Give back exactly the lines of the data below, starting with the line that has "picture frame: present" and going on through the line that has "cup: present [74,157,107,225]".

(EXERCISE INPUT)

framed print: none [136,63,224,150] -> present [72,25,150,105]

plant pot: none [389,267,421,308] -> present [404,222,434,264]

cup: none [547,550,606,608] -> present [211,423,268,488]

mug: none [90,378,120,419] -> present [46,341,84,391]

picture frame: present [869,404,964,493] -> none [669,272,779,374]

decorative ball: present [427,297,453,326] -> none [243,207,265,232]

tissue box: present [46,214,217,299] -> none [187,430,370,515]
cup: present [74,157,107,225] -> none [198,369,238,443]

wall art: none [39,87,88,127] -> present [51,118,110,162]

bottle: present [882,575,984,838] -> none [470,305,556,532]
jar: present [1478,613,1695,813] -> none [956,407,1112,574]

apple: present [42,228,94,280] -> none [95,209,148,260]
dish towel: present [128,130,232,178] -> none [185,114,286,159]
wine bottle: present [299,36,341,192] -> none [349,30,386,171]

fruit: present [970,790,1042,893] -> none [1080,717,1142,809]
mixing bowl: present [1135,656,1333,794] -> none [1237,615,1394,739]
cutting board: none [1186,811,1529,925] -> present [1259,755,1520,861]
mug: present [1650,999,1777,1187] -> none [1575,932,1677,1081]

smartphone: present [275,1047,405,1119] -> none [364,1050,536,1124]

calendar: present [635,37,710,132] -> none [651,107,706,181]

(End EXERCISE INPUT)

> **RESPONSE AREA**
picture frame: present [869,404,964,493] -> none [669,272,779,374]

decorative ball: present [427,297,453,326] -> none [243,207,265,232]

tissue box: present [46,214,217,299] -> none [187,430,370,515]
cup: present [74,157,107,225] -> none [198,369,238,443]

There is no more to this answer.